The County Chief Officer for Lands Dr. James Kapanya Nguzo said a huge chunk of the Sh1 billion raised locally by the county government annually comes from about 13,000 properties yet the county is endowed with more than that number.
He said the County government conducted a valuation exercise for all ratable properties and registered some 46,000 such properties and prepared a draft valuation roll that if adopted could see local revenue triple.
Dr. Nguzo was addressing journalists at the Takaye Multipurpose Hall in Malindi Sub County where a mobile valuation court had been sitting to hear objections lodged to the county government by property owners not happy with the valuation of their properties.
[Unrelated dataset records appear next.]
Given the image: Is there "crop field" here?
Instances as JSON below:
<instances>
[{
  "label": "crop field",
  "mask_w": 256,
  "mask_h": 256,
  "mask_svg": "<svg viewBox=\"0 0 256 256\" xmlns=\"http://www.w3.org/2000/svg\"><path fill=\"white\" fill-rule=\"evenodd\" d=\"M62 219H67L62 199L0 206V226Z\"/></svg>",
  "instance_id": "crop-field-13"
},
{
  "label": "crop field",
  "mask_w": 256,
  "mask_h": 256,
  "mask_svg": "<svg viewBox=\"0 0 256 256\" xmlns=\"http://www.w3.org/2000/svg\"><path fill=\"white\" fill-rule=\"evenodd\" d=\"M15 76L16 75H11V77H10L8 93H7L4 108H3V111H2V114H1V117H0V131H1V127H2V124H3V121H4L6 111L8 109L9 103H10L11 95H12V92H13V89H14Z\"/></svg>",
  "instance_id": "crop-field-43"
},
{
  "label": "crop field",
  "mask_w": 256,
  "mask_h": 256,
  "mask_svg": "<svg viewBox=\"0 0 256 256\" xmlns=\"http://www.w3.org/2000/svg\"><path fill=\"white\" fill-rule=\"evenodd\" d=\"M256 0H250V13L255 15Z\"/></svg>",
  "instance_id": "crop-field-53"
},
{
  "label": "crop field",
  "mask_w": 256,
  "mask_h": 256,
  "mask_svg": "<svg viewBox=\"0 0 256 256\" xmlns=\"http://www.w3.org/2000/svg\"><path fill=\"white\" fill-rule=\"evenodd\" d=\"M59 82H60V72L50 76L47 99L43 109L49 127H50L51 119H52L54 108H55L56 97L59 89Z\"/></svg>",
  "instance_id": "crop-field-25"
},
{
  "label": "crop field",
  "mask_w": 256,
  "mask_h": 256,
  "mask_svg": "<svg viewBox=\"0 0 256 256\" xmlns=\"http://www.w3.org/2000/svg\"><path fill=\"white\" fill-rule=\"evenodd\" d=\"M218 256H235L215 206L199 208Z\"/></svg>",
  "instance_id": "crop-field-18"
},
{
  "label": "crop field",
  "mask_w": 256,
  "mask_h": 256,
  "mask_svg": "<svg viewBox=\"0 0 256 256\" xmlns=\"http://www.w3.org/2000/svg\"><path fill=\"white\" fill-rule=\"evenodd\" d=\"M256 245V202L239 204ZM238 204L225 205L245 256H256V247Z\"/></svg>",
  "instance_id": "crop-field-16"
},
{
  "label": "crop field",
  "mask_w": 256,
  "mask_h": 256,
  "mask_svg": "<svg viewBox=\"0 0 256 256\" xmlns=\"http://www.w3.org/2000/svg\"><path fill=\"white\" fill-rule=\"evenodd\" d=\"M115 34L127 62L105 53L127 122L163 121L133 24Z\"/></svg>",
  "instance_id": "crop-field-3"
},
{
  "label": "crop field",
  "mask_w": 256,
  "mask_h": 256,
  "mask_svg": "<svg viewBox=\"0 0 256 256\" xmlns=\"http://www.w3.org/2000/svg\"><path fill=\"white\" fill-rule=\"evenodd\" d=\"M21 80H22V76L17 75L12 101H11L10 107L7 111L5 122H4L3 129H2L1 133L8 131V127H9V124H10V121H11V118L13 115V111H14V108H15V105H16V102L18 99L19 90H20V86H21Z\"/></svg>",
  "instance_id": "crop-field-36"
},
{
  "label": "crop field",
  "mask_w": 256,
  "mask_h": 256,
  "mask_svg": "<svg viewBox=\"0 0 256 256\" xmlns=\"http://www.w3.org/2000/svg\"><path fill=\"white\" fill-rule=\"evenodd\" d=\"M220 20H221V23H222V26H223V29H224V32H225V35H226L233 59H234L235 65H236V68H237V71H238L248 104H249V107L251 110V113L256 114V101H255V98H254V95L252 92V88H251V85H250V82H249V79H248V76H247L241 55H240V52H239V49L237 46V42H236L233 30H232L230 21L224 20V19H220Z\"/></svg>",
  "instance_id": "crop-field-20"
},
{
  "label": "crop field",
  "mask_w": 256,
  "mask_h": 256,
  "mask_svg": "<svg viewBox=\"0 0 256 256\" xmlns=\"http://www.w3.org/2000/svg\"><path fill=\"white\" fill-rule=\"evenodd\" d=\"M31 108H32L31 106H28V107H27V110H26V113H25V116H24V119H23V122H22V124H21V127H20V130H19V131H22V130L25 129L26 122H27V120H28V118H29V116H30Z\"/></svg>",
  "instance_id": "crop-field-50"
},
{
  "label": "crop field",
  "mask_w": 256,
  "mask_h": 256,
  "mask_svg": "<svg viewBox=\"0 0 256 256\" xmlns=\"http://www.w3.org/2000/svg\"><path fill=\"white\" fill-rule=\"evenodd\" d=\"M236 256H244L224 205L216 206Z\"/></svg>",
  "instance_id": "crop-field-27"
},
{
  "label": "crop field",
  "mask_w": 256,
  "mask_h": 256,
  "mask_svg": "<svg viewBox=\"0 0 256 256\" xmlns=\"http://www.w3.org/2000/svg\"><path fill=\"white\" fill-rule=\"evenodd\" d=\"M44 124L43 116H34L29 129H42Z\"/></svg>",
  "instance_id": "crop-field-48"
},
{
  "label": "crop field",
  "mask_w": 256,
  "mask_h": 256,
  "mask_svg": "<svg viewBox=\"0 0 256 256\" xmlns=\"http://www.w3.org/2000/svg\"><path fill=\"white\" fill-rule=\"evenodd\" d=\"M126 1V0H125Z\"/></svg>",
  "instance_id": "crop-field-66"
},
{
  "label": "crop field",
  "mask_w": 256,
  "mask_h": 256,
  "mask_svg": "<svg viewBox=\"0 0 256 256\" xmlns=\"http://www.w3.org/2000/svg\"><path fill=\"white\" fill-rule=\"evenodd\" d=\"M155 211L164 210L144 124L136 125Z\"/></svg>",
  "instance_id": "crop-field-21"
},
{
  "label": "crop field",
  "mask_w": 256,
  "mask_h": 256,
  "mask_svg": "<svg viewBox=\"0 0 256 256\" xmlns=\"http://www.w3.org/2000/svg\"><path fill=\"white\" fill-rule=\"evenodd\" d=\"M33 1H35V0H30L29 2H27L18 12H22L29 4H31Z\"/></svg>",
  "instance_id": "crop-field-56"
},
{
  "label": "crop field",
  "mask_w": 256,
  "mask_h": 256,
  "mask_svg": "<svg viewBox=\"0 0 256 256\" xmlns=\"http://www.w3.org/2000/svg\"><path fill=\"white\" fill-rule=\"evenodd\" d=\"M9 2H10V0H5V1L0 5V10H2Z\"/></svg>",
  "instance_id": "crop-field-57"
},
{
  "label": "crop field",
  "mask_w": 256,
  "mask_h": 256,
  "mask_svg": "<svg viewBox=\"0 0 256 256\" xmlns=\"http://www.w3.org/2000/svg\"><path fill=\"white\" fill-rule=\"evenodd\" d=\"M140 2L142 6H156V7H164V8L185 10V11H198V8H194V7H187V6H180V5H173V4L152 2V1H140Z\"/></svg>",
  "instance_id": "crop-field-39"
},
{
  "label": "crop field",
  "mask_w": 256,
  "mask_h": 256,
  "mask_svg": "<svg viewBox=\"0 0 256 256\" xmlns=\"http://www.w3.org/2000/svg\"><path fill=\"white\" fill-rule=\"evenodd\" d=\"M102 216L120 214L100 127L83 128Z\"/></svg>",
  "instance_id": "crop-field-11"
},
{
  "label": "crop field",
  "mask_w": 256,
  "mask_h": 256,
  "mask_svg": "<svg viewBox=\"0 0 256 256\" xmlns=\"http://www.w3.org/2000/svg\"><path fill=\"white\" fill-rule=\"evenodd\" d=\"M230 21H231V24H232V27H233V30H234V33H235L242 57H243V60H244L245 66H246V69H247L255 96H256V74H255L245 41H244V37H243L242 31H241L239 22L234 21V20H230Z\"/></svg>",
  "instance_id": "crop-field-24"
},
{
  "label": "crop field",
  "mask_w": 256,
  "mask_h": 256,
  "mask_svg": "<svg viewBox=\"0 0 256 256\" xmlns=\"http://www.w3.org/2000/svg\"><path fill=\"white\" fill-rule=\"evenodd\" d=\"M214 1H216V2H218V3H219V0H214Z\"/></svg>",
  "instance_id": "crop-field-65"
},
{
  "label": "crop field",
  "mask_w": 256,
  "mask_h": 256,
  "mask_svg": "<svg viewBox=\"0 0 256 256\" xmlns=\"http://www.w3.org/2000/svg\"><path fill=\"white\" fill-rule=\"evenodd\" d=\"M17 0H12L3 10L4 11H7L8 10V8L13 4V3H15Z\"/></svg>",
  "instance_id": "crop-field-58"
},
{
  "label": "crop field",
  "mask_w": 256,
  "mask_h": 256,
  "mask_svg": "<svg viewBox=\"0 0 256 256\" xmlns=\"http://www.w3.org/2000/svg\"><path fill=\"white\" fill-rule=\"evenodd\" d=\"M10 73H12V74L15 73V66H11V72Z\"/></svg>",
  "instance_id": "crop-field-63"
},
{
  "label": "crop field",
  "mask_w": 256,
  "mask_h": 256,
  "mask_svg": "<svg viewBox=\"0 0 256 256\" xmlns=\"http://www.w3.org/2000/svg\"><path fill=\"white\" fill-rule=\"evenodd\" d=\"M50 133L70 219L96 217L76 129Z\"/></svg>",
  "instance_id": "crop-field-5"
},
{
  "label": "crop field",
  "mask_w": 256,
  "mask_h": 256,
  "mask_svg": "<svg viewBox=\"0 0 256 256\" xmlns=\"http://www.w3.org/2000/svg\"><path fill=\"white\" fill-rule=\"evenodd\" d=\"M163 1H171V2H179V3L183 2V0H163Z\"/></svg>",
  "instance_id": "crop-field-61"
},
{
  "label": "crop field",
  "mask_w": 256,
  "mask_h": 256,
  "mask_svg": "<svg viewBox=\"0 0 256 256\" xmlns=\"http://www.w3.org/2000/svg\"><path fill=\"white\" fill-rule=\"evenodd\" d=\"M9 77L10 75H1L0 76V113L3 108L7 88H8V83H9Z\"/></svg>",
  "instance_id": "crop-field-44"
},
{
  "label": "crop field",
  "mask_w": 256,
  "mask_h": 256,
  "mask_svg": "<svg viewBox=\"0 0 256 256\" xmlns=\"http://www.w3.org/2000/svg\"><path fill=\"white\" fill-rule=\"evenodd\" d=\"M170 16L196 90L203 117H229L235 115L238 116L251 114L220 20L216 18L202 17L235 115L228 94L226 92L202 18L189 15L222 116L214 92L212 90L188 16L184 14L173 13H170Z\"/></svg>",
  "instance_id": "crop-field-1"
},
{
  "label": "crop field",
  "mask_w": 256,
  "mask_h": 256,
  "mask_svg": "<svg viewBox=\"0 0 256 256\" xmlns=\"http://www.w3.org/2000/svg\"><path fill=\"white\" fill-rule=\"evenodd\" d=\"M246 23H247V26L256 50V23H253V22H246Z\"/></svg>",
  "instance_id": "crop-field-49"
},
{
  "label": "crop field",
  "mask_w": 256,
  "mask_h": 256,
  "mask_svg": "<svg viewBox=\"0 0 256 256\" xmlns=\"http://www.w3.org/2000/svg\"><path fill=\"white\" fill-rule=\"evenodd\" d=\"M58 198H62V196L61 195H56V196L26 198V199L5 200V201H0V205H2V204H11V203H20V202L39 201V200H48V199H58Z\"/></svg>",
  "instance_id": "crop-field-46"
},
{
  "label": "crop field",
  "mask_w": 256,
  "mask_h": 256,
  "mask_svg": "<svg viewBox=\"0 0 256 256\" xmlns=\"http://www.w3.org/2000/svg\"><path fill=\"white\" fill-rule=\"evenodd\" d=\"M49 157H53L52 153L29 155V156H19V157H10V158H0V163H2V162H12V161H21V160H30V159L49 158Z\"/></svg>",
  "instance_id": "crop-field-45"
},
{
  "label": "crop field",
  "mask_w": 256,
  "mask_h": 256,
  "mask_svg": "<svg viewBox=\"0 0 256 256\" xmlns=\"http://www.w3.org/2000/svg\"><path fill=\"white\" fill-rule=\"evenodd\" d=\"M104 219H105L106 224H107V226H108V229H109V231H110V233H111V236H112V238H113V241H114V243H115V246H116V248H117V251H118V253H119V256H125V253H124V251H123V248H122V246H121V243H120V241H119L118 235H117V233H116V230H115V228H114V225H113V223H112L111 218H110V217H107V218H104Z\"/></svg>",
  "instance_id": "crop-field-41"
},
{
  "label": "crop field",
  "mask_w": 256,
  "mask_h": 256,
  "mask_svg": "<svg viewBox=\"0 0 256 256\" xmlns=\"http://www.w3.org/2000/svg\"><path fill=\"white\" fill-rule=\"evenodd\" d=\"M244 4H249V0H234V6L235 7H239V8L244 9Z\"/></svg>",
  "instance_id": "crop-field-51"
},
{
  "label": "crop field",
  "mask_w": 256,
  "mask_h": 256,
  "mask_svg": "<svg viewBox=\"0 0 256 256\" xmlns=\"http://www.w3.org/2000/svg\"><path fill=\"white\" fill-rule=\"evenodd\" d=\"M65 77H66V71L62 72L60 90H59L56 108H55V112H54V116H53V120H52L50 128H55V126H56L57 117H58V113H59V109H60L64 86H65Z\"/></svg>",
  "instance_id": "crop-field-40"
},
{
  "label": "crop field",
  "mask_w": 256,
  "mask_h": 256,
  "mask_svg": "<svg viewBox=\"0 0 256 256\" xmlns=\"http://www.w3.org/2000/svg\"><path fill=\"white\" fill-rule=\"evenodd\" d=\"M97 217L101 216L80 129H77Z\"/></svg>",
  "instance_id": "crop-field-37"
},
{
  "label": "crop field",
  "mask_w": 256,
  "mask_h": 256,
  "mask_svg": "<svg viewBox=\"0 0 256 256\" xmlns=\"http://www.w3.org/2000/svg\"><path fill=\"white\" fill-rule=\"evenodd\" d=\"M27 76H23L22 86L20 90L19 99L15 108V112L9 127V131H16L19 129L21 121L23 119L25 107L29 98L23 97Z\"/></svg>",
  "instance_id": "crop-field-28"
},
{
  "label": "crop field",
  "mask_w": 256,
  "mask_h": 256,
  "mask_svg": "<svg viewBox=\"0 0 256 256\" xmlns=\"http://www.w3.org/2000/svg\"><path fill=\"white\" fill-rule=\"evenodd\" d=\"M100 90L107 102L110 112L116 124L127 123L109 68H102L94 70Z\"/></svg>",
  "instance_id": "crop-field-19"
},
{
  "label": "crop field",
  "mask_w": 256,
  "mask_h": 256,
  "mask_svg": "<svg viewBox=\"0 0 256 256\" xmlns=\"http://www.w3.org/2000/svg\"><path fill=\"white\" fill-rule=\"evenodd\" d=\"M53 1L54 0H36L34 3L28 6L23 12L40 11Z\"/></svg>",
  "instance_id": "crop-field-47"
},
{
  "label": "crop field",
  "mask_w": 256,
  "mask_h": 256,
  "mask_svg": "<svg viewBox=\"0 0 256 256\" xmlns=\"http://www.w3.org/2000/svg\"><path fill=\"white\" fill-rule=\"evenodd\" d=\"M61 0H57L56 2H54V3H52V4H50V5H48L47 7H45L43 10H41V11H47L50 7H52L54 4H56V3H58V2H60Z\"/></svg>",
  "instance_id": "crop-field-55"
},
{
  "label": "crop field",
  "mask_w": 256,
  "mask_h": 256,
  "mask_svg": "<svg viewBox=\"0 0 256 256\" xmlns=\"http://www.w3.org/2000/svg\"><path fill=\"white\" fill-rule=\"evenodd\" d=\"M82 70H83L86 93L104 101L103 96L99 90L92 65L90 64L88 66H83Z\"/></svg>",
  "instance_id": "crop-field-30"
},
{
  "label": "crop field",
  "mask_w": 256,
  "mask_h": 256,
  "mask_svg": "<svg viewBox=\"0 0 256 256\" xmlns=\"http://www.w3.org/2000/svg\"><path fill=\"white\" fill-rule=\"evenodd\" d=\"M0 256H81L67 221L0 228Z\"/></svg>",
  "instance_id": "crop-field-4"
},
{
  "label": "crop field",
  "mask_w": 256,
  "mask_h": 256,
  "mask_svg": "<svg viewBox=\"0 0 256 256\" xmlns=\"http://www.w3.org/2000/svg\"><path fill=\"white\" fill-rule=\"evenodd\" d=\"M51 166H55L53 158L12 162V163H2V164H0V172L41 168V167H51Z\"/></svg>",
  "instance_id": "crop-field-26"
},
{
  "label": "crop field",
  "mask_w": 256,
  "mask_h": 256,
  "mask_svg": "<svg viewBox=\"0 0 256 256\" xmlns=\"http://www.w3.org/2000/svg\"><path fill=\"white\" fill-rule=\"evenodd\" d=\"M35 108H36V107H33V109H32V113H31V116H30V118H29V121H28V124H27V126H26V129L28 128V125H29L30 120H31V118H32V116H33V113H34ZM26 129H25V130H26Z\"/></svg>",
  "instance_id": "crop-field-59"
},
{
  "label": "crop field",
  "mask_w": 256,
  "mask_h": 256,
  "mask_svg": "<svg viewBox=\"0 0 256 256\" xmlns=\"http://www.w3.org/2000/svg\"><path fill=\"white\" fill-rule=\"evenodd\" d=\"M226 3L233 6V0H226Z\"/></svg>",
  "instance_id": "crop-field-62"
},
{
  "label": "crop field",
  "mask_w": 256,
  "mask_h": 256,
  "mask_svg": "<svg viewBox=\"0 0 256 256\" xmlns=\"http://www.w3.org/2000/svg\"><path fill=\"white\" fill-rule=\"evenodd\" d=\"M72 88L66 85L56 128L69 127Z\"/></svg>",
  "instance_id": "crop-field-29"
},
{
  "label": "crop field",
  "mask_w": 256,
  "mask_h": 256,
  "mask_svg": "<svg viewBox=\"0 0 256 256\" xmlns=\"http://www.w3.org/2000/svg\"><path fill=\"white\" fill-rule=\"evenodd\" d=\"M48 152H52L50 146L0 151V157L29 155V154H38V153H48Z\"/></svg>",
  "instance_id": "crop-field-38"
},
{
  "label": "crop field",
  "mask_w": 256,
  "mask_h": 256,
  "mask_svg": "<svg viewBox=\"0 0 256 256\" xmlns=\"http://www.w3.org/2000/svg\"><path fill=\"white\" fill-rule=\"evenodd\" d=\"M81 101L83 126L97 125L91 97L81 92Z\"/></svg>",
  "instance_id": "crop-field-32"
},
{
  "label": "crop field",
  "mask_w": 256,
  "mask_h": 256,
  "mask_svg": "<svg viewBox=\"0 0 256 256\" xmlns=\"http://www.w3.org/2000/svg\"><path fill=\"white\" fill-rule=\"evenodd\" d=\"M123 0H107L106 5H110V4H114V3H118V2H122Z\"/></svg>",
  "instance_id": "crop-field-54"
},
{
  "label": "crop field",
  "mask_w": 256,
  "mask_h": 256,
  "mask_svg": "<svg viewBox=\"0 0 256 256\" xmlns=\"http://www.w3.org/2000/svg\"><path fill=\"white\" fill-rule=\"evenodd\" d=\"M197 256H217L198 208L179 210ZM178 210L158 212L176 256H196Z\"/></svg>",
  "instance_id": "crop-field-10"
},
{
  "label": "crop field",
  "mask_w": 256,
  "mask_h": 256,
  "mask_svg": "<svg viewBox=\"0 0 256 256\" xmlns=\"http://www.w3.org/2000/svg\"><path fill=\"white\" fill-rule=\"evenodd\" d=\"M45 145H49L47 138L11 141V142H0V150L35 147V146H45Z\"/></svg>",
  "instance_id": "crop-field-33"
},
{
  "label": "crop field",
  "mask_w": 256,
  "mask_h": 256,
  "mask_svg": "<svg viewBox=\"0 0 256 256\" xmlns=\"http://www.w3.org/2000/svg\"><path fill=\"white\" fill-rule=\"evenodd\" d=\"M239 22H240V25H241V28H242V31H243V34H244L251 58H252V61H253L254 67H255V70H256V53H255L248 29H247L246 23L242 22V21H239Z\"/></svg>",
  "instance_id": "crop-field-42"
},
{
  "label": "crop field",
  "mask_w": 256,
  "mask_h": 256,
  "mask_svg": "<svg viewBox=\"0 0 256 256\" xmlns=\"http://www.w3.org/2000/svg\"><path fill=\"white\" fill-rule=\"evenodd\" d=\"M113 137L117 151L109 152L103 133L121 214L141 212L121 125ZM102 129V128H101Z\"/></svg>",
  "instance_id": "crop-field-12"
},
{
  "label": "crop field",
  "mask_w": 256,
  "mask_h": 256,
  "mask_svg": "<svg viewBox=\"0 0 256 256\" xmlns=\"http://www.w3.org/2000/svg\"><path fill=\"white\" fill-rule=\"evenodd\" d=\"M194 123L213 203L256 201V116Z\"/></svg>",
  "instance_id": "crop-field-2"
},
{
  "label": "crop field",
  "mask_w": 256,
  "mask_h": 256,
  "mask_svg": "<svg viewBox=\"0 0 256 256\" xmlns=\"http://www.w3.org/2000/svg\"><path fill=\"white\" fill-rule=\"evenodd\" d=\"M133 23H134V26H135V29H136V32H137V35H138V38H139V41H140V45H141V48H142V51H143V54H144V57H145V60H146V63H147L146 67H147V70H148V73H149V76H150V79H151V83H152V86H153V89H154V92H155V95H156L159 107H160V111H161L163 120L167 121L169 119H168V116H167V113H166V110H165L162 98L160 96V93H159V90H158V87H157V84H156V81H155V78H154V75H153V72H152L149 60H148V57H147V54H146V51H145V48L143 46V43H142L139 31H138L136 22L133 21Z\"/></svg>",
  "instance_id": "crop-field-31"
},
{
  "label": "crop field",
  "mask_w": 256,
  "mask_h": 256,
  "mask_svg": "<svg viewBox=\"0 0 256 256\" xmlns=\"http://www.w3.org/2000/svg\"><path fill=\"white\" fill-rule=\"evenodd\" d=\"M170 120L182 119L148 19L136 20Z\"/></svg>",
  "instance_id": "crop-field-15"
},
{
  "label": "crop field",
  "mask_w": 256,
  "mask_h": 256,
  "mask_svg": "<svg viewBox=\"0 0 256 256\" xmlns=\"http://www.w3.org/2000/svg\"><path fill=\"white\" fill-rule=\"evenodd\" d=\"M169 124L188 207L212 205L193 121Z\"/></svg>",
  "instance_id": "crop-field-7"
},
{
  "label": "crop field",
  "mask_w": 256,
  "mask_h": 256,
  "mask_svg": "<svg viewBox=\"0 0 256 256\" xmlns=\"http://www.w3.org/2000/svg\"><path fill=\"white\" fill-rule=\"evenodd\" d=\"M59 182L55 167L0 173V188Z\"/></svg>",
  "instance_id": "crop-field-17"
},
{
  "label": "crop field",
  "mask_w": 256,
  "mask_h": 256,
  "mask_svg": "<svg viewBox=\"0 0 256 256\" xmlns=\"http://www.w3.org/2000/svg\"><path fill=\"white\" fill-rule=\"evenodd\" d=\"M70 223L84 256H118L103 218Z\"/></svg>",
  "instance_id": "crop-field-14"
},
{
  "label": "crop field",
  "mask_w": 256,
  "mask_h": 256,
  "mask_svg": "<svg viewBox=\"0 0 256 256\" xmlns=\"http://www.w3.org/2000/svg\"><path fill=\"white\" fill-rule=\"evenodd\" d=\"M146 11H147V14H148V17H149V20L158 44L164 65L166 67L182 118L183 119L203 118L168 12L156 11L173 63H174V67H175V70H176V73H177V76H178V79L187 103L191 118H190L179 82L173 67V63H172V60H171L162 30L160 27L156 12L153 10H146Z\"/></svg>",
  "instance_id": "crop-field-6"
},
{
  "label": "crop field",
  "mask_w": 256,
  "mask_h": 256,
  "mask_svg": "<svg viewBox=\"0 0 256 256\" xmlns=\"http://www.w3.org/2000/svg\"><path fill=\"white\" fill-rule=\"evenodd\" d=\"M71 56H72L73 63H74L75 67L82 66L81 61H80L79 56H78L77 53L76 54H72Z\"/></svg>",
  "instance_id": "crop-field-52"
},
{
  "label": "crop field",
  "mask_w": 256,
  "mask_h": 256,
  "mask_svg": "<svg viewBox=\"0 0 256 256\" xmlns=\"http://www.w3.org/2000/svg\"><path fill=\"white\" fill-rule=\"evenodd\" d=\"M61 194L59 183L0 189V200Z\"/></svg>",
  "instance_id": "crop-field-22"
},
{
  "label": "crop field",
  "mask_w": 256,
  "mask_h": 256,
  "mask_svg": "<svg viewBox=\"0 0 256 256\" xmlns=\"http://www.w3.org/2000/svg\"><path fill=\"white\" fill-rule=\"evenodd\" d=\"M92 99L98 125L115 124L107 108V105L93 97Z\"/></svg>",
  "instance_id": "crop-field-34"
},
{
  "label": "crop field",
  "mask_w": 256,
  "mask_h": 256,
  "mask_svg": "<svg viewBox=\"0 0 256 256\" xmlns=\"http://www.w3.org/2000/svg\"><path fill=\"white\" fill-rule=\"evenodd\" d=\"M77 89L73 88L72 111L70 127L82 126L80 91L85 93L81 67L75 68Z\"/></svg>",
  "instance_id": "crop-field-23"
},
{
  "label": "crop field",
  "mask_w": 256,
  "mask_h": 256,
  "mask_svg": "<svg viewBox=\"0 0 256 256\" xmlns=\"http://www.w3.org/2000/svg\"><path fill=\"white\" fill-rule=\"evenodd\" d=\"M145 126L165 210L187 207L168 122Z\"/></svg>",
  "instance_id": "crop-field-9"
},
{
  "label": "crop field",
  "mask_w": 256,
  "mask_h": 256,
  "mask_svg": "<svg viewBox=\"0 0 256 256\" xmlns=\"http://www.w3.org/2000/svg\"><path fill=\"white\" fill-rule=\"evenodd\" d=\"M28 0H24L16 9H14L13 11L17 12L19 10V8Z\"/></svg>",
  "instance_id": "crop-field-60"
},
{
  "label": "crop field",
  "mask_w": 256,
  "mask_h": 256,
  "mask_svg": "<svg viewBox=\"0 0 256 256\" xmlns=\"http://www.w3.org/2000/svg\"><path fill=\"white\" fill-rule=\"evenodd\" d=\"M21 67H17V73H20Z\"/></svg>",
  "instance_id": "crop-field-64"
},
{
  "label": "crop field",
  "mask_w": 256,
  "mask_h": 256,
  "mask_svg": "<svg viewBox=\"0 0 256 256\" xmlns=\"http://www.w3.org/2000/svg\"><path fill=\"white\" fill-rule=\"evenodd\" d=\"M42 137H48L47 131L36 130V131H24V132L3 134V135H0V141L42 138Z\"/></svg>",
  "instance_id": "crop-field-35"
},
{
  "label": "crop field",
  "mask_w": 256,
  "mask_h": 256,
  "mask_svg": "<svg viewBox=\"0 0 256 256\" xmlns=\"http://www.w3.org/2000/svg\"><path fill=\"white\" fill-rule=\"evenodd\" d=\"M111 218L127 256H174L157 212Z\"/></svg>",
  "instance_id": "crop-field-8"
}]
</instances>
“We carried out a valuation of properties in the county last year and registered about 46,000 properties, meaning that only about 30 percent of the property owners are paying rates to the county government,” he said.
“As we speak, the County government has a roll of only 13,000 properties, and remember lands rates are the key source of county governments’ local revenue. The valuation roll that we are making is more than triple as it has 46,000 properties,” he said.
However, he said, some 765 property owners lodged complaints with the county government, claiming their properties had been over-valued leading to the establishment of the valuation court to listen to the complaints and make a determination.
“This means that more than 98 percent of the owners of properties captured in the valuation support the exercise,” he said.
Dr. Nguzo said the aim of drafting a new valuation roll was to increase the amount of revenue collected locally with a view to providing better services to county residents.
He said the rate payers captured in the draft valuation roll do not include property owned by squatters on government and private land, which if captured would make the county government rake billions of shillings in land rates.
Many urban centres in the county, he explained are inhabited by tens of thousands of squatters who have built expensive houses but are not paying land rates because they do not have ownership documents.